Meyer made a life-long study of the diseases of animals transmissible to humans. From 1926 he turned his attention to plague and demonstrated that sylvatic plague persisted in numerous wild rodent species as reservoirs. By the early 1930's he was considered the leading authority on botulism. During World War II (1939-1945) he developed a plague vaccine as one of his outstanding contributions to medicine. He also made contributions to the control of ornithosis and encephalitis, and participated in research on tropical diseases, mussel poisoning, dental caries, and hearing impairment. This work resulted in a total of over 300 publications, including Fifty years of botulism in the United States and Canada (1950, with B. Eddie). Many honours were bestowed upon him and he played an active role in many scientific societies. Throughout his career he retained close links with South Africa and in March 1963 visited Onderstepoort again.

Meyer was married to Mary Elizabeth Lindsay, with whom he had a daughter. After her death in 1958 he married Marion Lewis in 1960.


List of sources:
Author and Subject Index to the Government Veterinary Reports of the Transvaal and Union of South Africa (1903-1932). Pretoria: Department of Agriculture, June 1937.

Brown, M.H.V. & Curson, H.H. The veterinary profession in South Africa. 6: Theses for the doctorate. Journal of the South African Veterinary Medical Association, 1933, Vol. 4(3), pp. 186-188.

Google scholar. http://scholar.google.co.za Publications by K.F. Meyer.

Gutsche, T. There was a man. The life and times of Sir Arnold Theiler, KCMG, of Onderstepoort. Cape Town: Timmins, 1979.

In Memoriam: Karl Friedrich Meyer. Journal of the South African Veterinary Medical Association, 1974, Vol. 45, p. 226.

Malan, M. In quest of health: The South African Institute for Medical Research, 1912-1973. Johannesburg: Lowry, 1988.

National Union Catalogue, pre-1956 imprints. London: Mansell, 1968-1980.

Posthumus, P.J. Past Veterinarians in South Africa, Vol. 2, 10th edition, [1992].

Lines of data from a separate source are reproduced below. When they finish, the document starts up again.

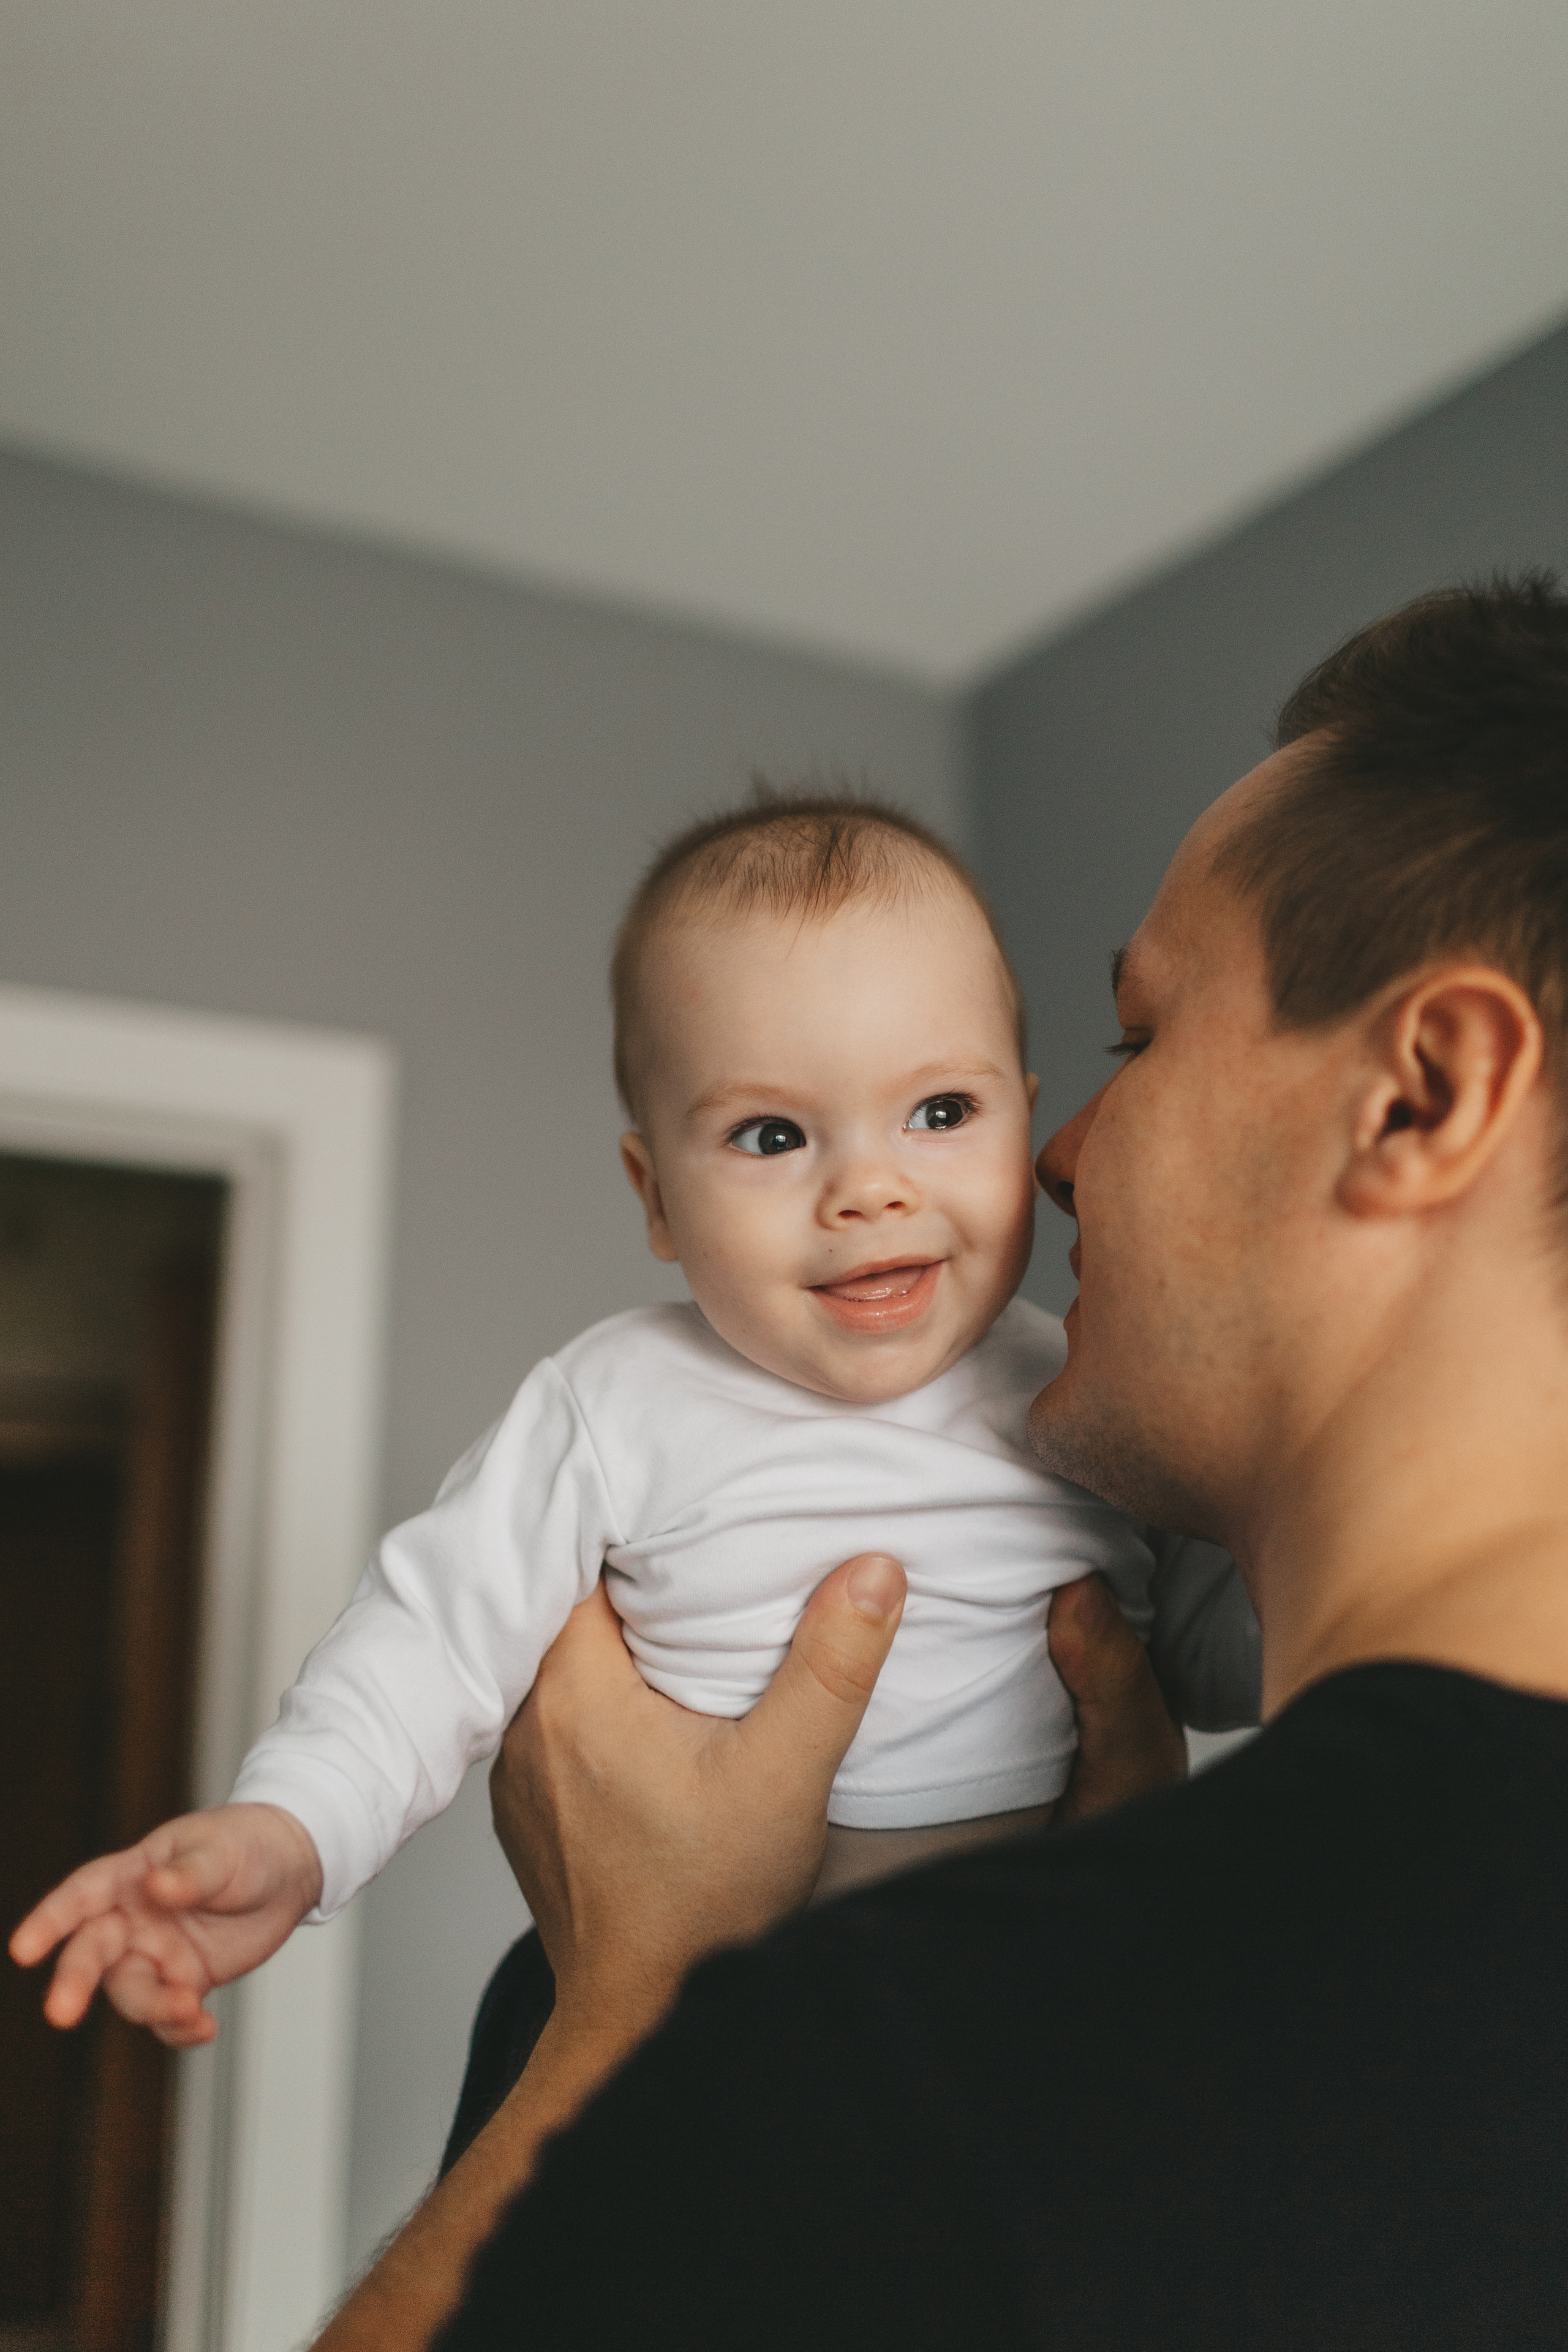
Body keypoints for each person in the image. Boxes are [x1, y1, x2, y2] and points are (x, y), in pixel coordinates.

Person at [318, 573, 1568, 2350]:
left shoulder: (878, 2052)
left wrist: (623, 2015)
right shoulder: (1129, 1998)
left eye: (1139, 1038)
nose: (1055, 1156)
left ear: (1423, 1094)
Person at [8, 795, 1255, 2051]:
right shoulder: (618, 1401)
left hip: (1034, 1993)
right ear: (655, 1196)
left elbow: (1229, 1642)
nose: (870, 1189)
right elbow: (433, 1637)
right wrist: (289, 1831)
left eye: (940, 1113)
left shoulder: (1081, 1388)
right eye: (772, 1135)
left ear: (1022, 1114)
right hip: (709, 2006)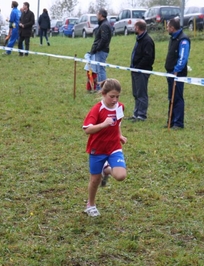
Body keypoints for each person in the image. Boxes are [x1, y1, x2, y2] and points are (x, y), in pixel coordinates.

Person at [82, 79, 128, 217]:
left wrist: (119, 135)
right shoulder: (97, 109)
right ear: (103, 93)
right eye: (111, 96)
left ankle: (106, 169)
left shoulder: (120, 107)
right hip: (97, 149)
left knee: (121, 176)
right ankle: (90, 205)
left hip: (114, 147)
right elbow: (87, 129)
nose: (115, 100)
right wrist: (103, 124)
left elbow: (118, 123)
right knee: (95, 180)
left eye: (117, 96)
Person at [164, 18, 191, 129]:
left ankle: (178, 123)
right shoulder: (173, 38)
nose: (166, 28)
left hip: (177, 73)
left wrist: (177, 69)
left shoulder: (183, 40)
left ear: (172, 28)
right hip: (170, 72)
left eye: (168, 27)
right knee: (171, 97)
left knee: (178, 97)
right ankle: (170, 121)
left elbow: (183, 57)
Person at [128, 20, 155, 123]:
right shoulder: (139, 39)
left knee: (141, 93)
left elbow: (148, 57)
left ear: (138, 28)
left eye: (135, 27)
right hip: (135, 70)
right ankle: (136, 113)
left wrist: (138, 67)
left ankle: (141, 115)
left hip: (142, 71)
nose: (134, 28)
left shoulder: (147, 40)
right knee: (136, 93)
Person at [90, 8, 112, 91]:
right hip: (101, 50)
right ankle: (100, 87)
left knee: (101, 70)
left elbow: (104, 39)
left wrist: (97, 48)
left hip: (102, 51)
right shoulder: (103, 24)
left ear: (101, 15)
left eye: (97, 14)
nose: (96, 15)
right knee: (99, 69)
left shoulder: (104, 25)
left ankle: (102, 88)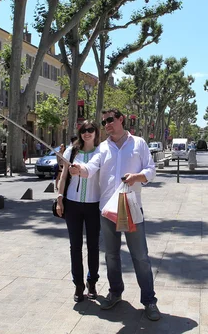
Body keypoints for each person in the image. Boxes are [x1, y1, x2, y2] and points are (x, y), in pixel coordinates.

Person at [69, 108, 159, 321]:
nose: (107, 125)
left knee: (141, 257)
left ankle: (149, 301)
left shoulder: (139, 143)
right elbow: (90, 168)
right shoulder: (102, 147)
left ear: (121, 119)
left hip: (131, 208)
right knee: (111, 255)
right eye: (104, 122)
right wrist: (78, 169)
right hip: (107, 210)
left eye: (110, 120)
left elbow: (151, 170)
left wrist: (137, 176)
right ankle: (115, 292)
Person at [56, 121, 101, 302]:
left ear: (96, 132)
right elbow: (63, 176)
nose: (87, 133)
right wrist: (60, 199)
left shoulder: (102, 152)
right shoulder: (71, 151)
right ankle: (78, 284)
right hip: (72, 204)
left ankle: (92, 282)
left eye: (90, 130)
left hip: (94, 204)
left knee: (93, 246)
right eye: (83, 131)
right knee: (75, 246)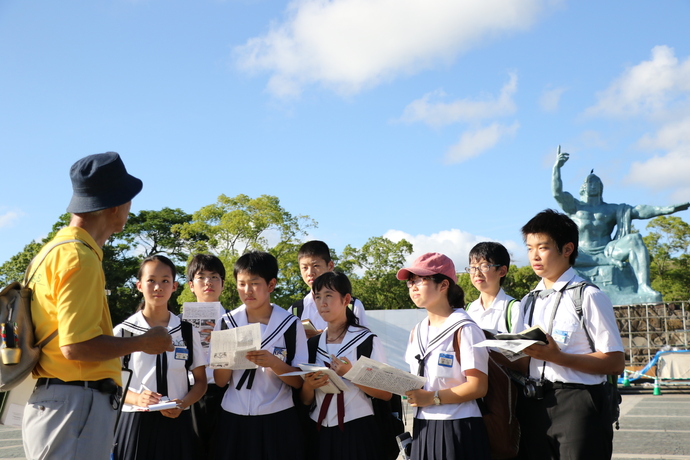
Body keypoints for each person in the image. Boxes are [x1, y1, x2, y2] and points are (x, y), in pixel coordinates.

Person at [22, 152, 173, 460]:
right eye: (129, 198)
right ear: (114, 205)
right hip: (75, 404)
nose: (131, 207)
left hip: (58, 402)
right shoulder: (80, 257)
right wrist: (145, 342)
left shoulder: (50, 252)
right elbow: (76, 346)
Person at [516, 209, 625, 460]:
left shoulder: (588, 296)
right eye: (529, 248)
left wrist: (557, 357)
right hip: (534, 404)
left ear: (567, 249)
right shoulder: (528, 301)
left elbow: (615, 362)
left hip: (580, 404)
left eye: (542, 247)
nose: (534, 255)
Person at [552, 146, 689, 297]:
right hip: (582, 254)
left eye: (597, 183)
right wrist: (556, 168)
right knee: (559, 252)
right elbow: (557, 193)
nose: (594, 185)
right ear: (583, 188)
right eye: (590, 183)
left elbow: (640, 210)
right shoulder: (574, 207)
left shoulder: (611, 209)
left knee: (634, 239)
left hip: (608, 251)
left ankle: (643, 287)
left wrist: (667, 209)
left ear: (601, 188)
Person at [213, 251, 307, 460]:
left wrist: (274, 362)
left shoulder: (290, 325)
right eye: (242, 283)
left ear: (271, 285)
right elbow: (220, 381)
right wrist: (230, 357)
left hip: (278, 417)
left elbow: (300, 381)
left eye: (254, 283)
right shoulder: (227, 322)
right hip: (233, 416)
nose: (247, 291)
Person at [113, 255, 207, 460]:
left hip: (178, 422)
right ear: (139, 286)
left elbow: (201, 382)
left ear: (174, 286)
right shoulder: (123, 332)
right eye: (151, 280)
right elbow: (110, 383)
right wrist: (138, 398)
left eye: (165, 281)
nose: (158, 287)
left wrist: (182, 403)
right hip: (135, 422)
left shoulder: (187, 332)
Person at [399, 252, 490, 460]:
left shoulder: (465, 328)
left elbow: (478, 386)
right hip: (423, 426)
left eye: (420, 280)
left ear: (443, 285)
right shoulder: (417, 331)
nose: (413, 286)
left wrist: (432, 397)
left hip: (458, 426)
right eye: (410, 282)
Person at [300, 271, 391, 460]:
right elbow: (306, 400)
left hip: (357, 428)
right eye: (317, 297)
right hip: (318, 429)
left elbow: (385, 393)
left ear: (346, 299)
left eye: (328, 296)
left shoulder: (366, 340)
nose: (322, 303)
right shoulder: (311, 344)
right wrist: (309, 385)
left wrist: (352, 374)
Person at [184, 254, 228, 458]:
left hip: (227, 394)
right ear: (191, 285)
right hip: (189, 394)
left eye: (214, 277)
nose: (208, 282)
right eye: (201, 277)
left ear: (223, 284)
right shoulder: (176, 323)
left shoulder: (236, 320)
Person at [292, 241, 367, 338]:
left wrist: (321, 339)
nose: (310, 272)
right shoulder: (296, 310)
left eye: (316, 266)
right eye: (304, 267)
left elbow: (363, 341)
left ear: (330, 266)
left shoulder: (352, 305)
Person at [465, 242, 519, 334]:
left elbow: (521, 346)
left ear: (502, 271)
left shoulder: (514, 308)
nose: (477, 273)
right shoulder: (468, 310)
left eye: (484, 266)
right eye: (473, 267)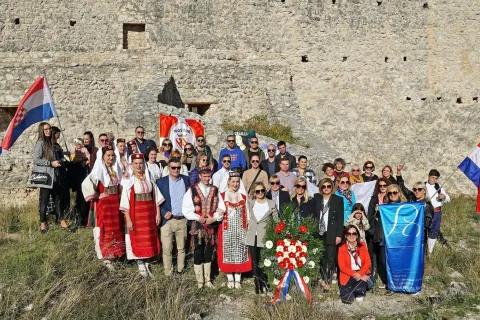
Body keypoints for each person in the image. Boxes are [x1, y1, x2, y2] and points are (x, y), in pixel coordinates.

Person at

Report of the Government Veterinary Bacteriologist of the Transvaal, 1908/9, 1909/10: Papers by K.F. Meyer.

Robinson, E.M. The development of veterinary bacteriology in South Africa. South African Journal of Science, 1932, Vol. 29, pp. 41-53.

Sabin, A.D. Karl Friedrich Meyer, 1884-1974, a biographical memoir. Washington: National Academy of Sciences, 1980. Retrieved from http://www.nasonline.org/publications/biographical-memoirs/memoir-pdfs/meyer-karl-f.pdf on 2018-10-23.

Transvaal Department of Agriculture. Report, 1908/9.

Transvaal Department of Agriculture. The Veterinary Bacteriological Laboratories (Preface and pp. 135-164). Pretoria: Government Printer, 1909 (National Archives Depot, Vol. TKP 280).

Whitcomb, C.C.F. Die geskiedenis van die Veeartsenykundige Navorsingsinstituut op Onderstepoort. Pretoriana, 1962, Nr. 39 & 40, pp. 14-21.